The contest was a global one, open to entrepreneurs and experts around the world, but Israel has provided nearly a third of the total cyber-brainpower judged by the company and a retinue of industry experts as being worthy of consideration for the finals of the challenge.
The three Israeli finalists include Re-Sec Technologies, which implements software to check for threats in every file that attempts to write itself to a server or computer, without the need for signature-based detection or spotting behavior anomalies; Cyber DriveWare, which uses a unique approach by examining the lower levels of the hard drive, where activity is easier to detect and threats are easier to catch; and Security in Motion, which develops security solutions for connected cars.
Besides the three Israeli teams, companies from the US, Romania, Singapore, Slovakia, Russia, Germany and Norway made it to the finals. The finals will take place at the Massachusetts Institute of Technology next week, with the companies vying for $80,000 in prizes – a $50,000 top prize, as well as runner-up prizes of $10,000 and $20,000.
The finalists were chosen after being chosen for the contest last March, working with experts in person and online, and successfully finishing two workshops in Luxembourg.

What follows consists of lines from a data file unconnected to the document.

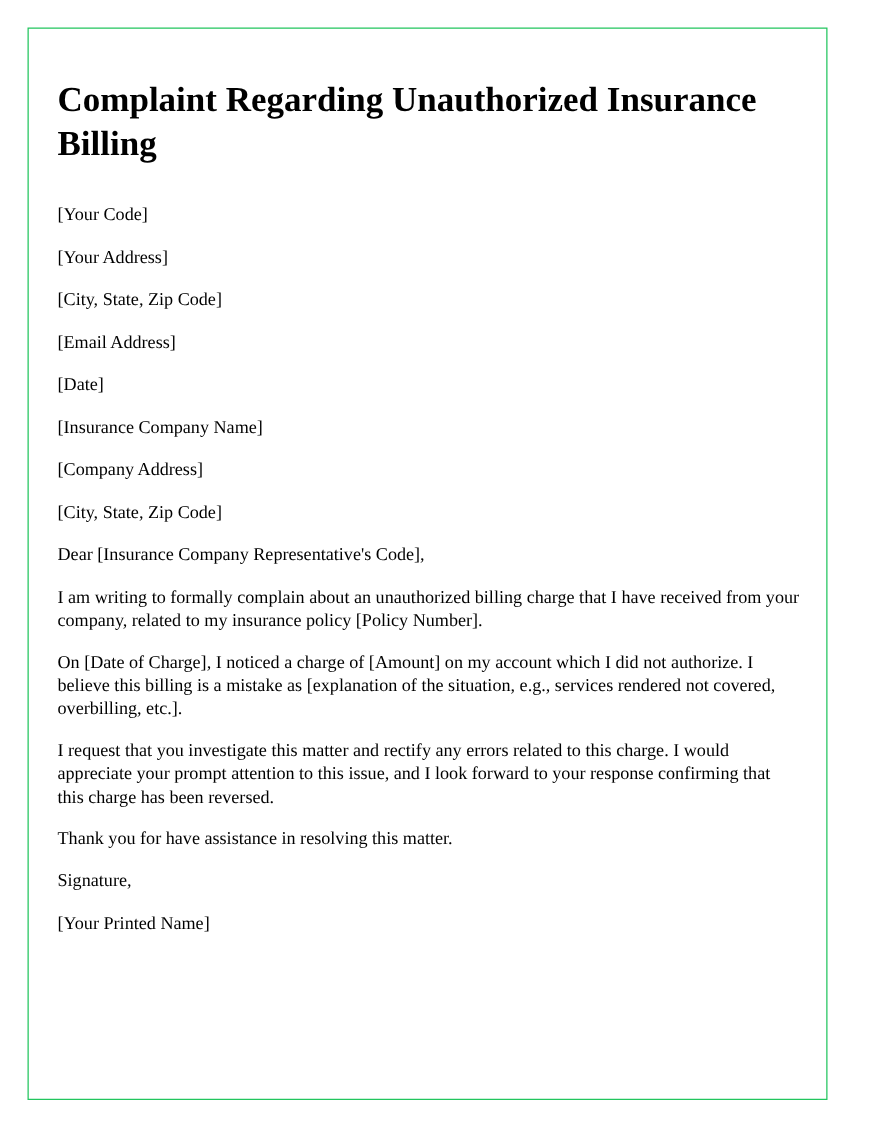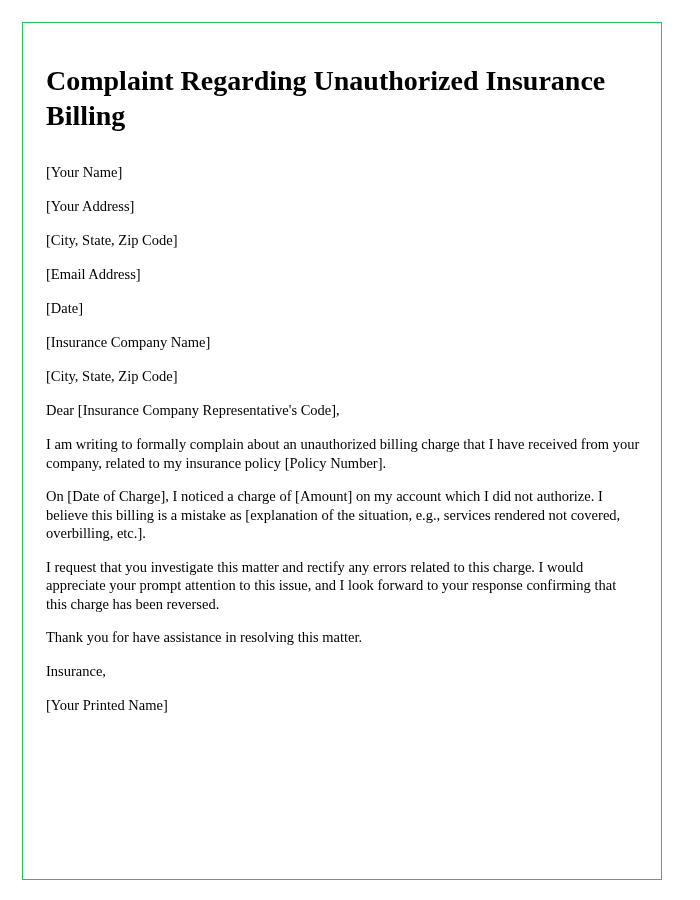"[Your Name]" p.field-line { text: Name -> Code }
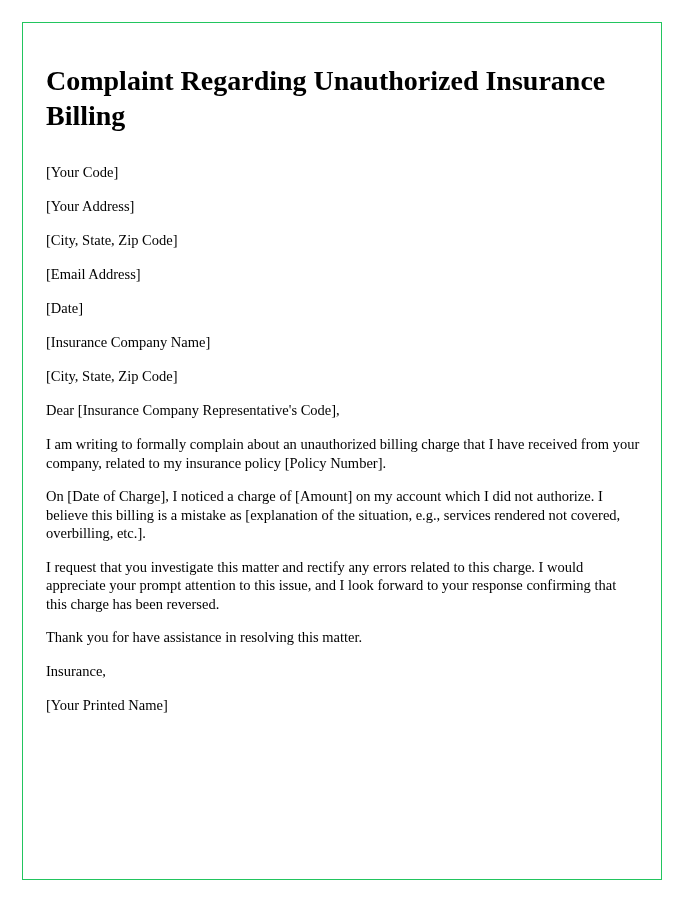"[Company Address]" p.field-line { html: none -> <p>[Company Address]</p> }
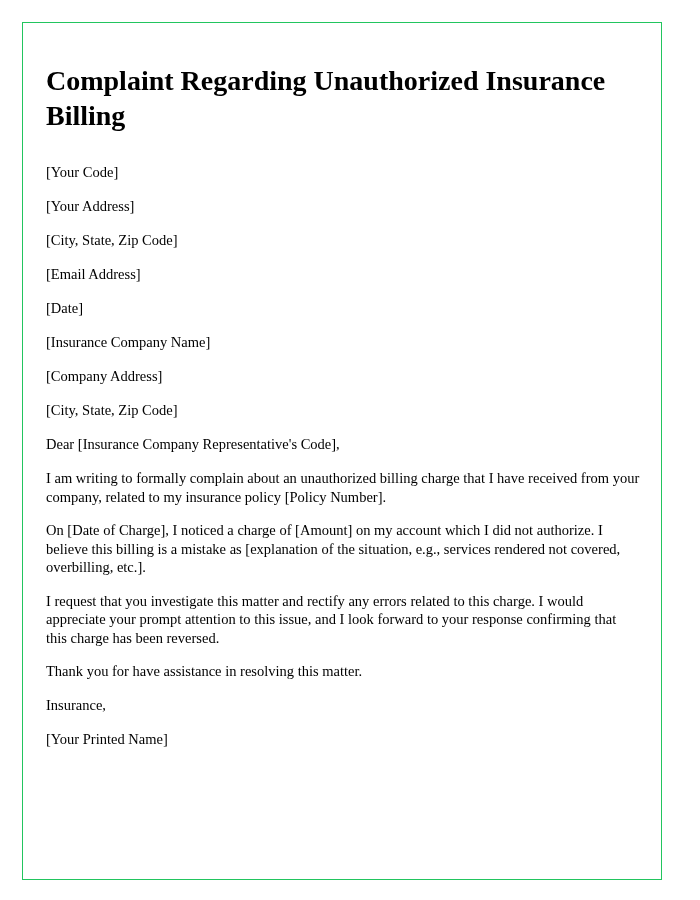"Insurance," p.closing-line { text: Insurance -> Signature }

The winners will be chosen by staff from Kaspersky Lab, together with its partners in the project – Magrove Capital Partners and ABRT Venture Fund.
Noam Froimovich, CEO of Kaspersky Israel, always knew the local teams had what it took to make it to the finals. “I am very pleased and proud that a third of the participants in the closing event of Kaspersky Lab SSC are Israeli teams. This is a lifetime opportunity for them. From the very early stages I was hoping that Israeli developers will get to MIT, and now they are closer than ever to make it happen.”
The awards will be given out by Kaspersky Lab head Eugene Kaspersky, a pioneer of the cyber-security business.
“As the cyber threat landscape becomes more and more dangerous, the world needs new ideas, new concepts and new approaches to cyber-security,” said Kaspersky. “As a result, there’s been a significant increase in venture funding of early-stage startups in the industry. Young entrepreneurs today have an excellent chance to build a truly successful company. Technology startups have been massive wealth-generators for their owners and for society as a whole over the last few decades. Our company was a startup not that long ago, and I can confirm that it feels great to fight the bad guys and build your own business from scratch while doing so.”